Comme l'ont rapporté différentes agences de l'ONU, la criminalité organisée et le trafic de drogues sont une menace majeure pour la paix, la sécurité et le développement durable dans la sous-région de l'Afrique de l'ouest. Sapant l'Etat de droit et menaçant la sécurité humaine, les éléments criminels utilisent de plus en plus la région comme une zone de transit pour les narcotiques de l'Amérique latine vers l'Europe. Reconnaissant que cela menace les missions de paix, le DOMP a mis en place des discussions de travail avec INTERPOL, l'Office des Nations Unies contre la drogue et le crime (ONUDC) et le Bureau de l'Afrique de l'ouest (UNOWA), sur les besoins d'une coopération policière internationale pour la région. Dans une approche similaire, en octobre 2008, la Conférence ministérielle du Cap-Vert  fut organisée par la Communauté économique des Etats de l'Afrique de l'ouest (CEDEAO), et une déclaration politique a été adoptée, ainsi qu'un plan d'action régionale de lutte contre le trafic de drogues.
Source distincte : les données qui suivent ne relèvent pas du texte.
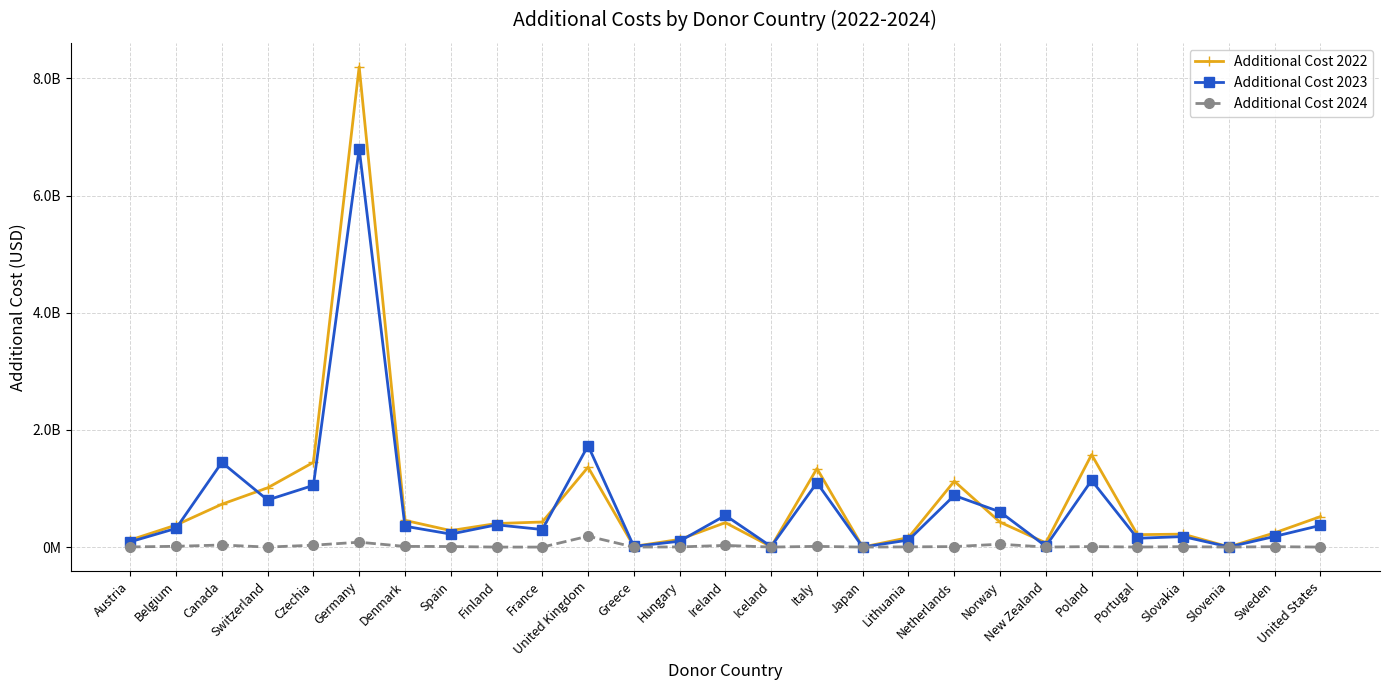

Is the value of Additional Cost 2022 at Germany greater than the value of Additional Cost 2023 at Netherlands?

Yes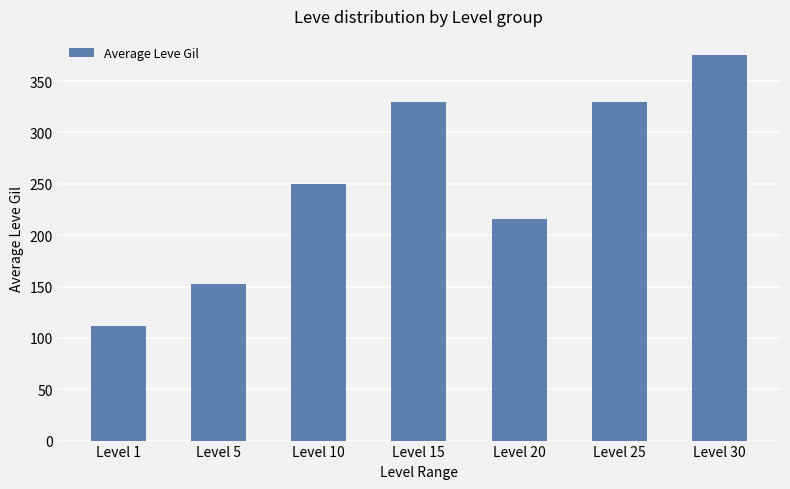

Between Level 10 and Level 25, which is larger?

Level 25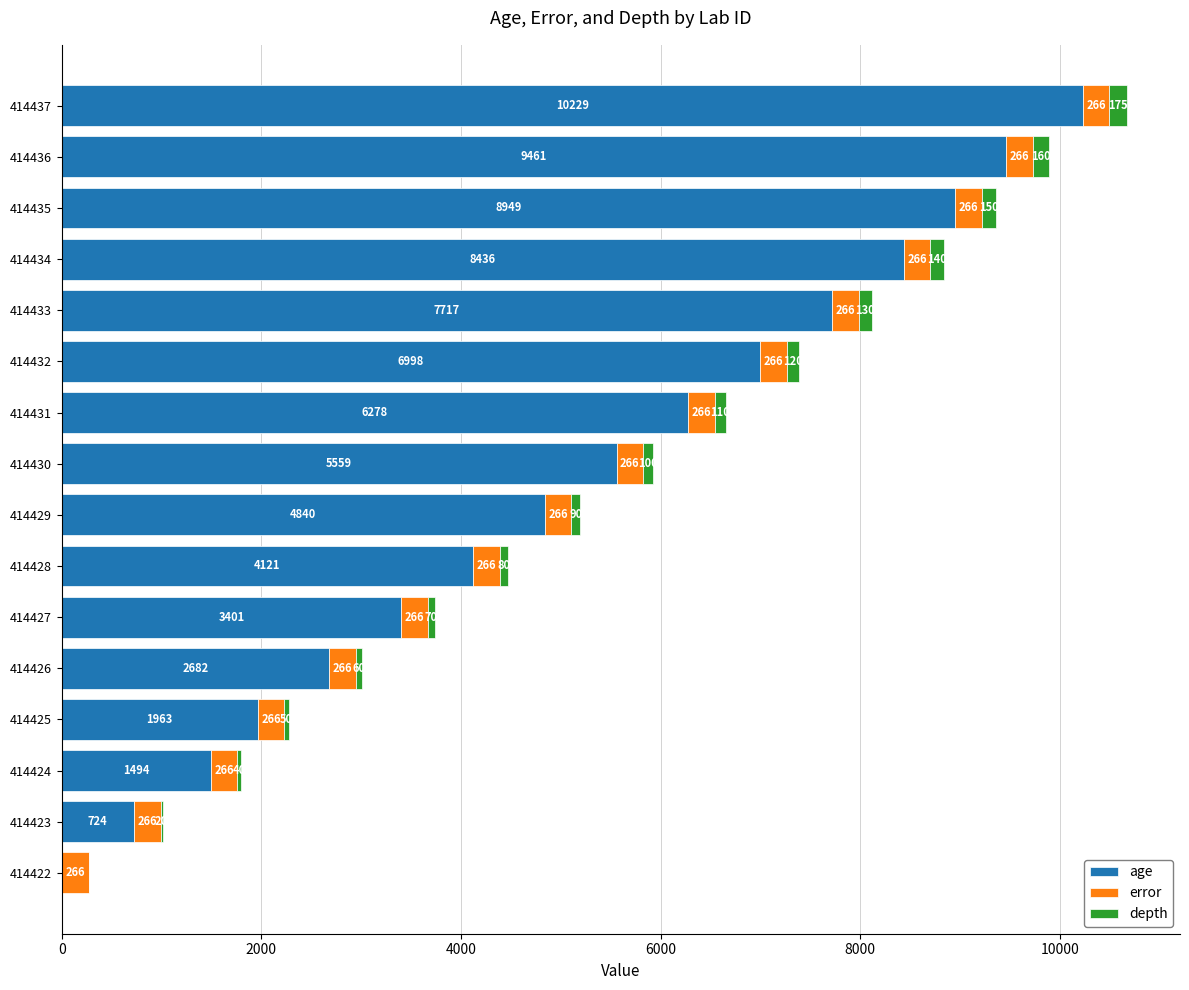

What are all the series names shown in the legend?

age, error, depth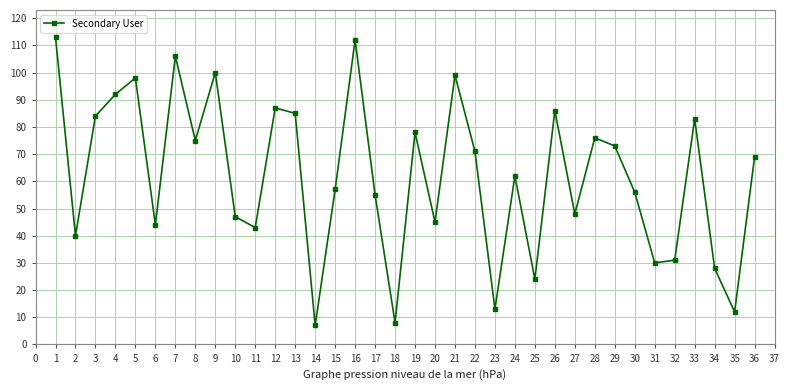

Does the chart display data point markers on the line(s)?

Yes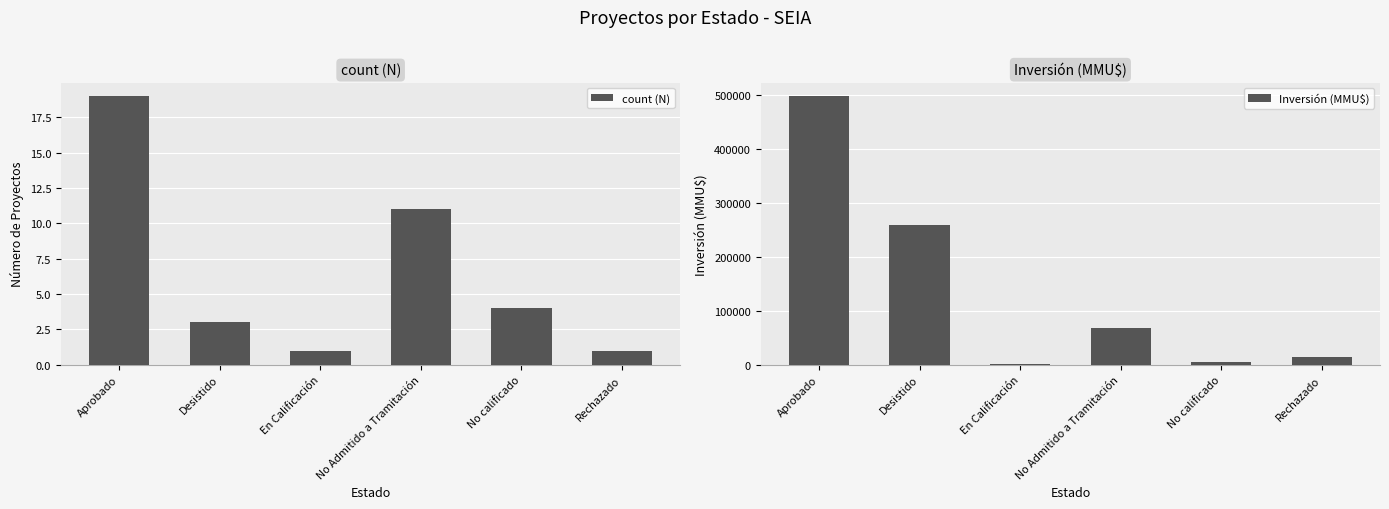

At which category is the sum across all series the highest?

Aprobado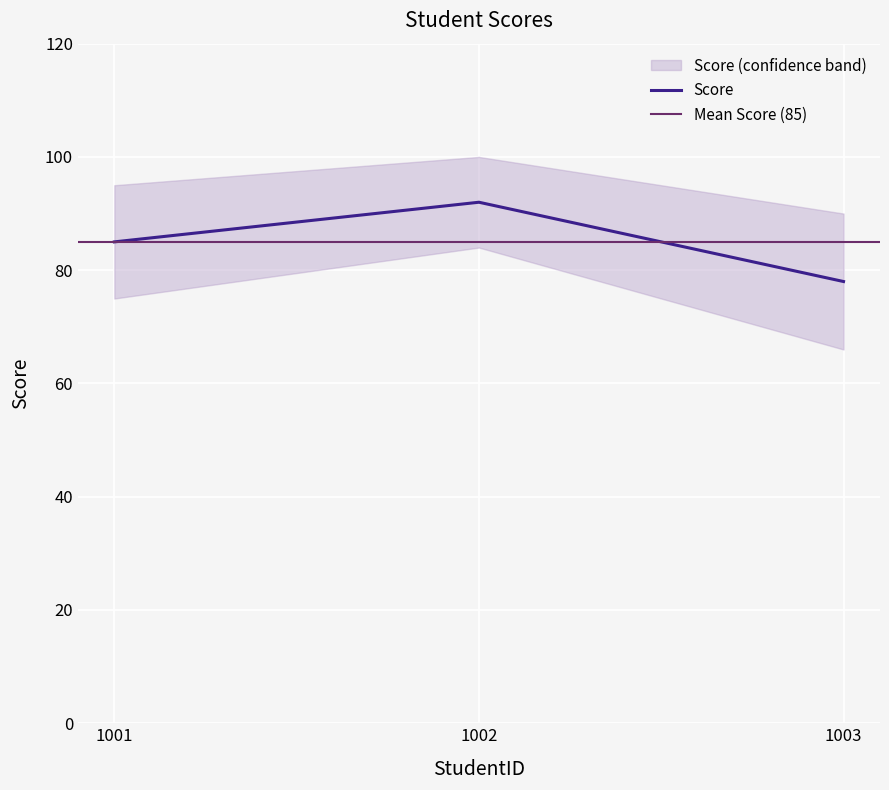

How many data points are above 85?

1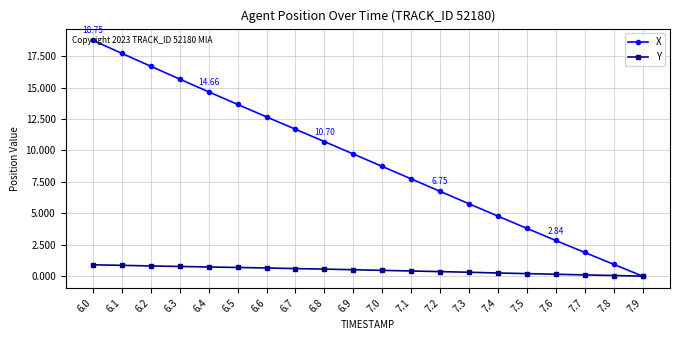

Is the value of Y at 6.0 greater than the value of X at 7.0?

No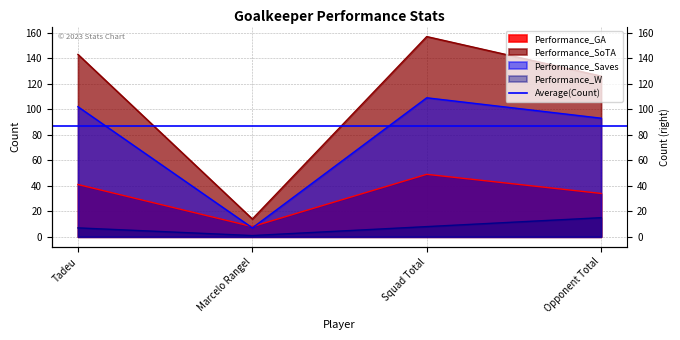

Where is the first local maximum for Performance_GA?

Squad Total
L'ONUDC, l'UNOWA, et INTERPOL ont reconnu que le DOMP devait être un partenaire du plan d'action.

 

En réponse à cette initiative, et dans l'objectif de fournir l'assistance technique et de développer des capacités nationales pour prévenir et combattre plus efficacement la criminalité organisée et le trafic de drogue, le DOMP, INTERPOL, l'ONUDC, le Département des affaires politiques et l'UNOWA ont formé la West Africa Coast Initiative, un partenariat pour aider à la mise en place du plan d'action de la CEDEAO.

 

Pendant sa réunion avec M. Noble, le SG a totalement approuvé les intentions d'INTERPOL de mettre au coeur des travaux de son AG les questions de police internationale dans le maintien de la paix, puisque, selon ses propos, "la police professionnelle est cruciale pour engendrer la paix et la justice". Il a salué l'approche collaborative d'INTERPOL vis-à-vis des l'ONU sur cette question et dans sa tentative de porter la question de la police internationale dans le maintien de la paix au plus haut niveau politique de prise de décision, par le biais de la réunion ministérielle.

 

Au cours de leur entretien, M. BAN et M. Noble ont aussi discuté des possibilités de mettre en place un cadre pour une plus grande coopération entre les deux organisations sur le sujet de la prévention du crime et de justice criminelle, dans le respect de la mise en place des responsabilités des opérations de maintien de la paix ou des missions politiques spéciales gérées par le DOMP. Ceci inclut une coopération en relation avec les responsabilités afférentes à l'intérim de l'application de la loi, le soutien de sécurité aux forces nationales de police et autres entités de sécurité et l'assistance au développement de ces entités.

 

Le SG a salué le partenariat entre INTERPOL et la famille des Nations Unies (DOMP, DPA-UNOWA, ONUDC) pour soutenir la mise en place du plan d'action de la CEDEAO, et il a dit toute la confiance qu'il mettait dans la validité de cette expérience pour des pays et des régions menacés par le trafic de drogues et autres menaces sérieuses de crime organisé.

 

Le SG a souligné que, de son côté, "l'ONU travaillera à sensibiliser, mobiliser le soutien politique, coordonner et conseiller, former aux spécialités de police et d'application de la loi, et fournir des directives et son expertise sur les questions de police par le biais de ses quatre missions de maintien de la paix dans la région (ONUCI, MINUL, UNIPSIL, UNOGBIS)", ajoutant qu'"il recommandera au Conseil de sécurité de mettre en place un mécanisme de surveillance de la mise en place du plan d'action de la CEDEAO, et pressera Tous les Etats Membres, les partenaires en développement et la communauté des donateurs de mobiliser les ressources financières nécessaires pour soutenir dette initiative plus que nécessaire".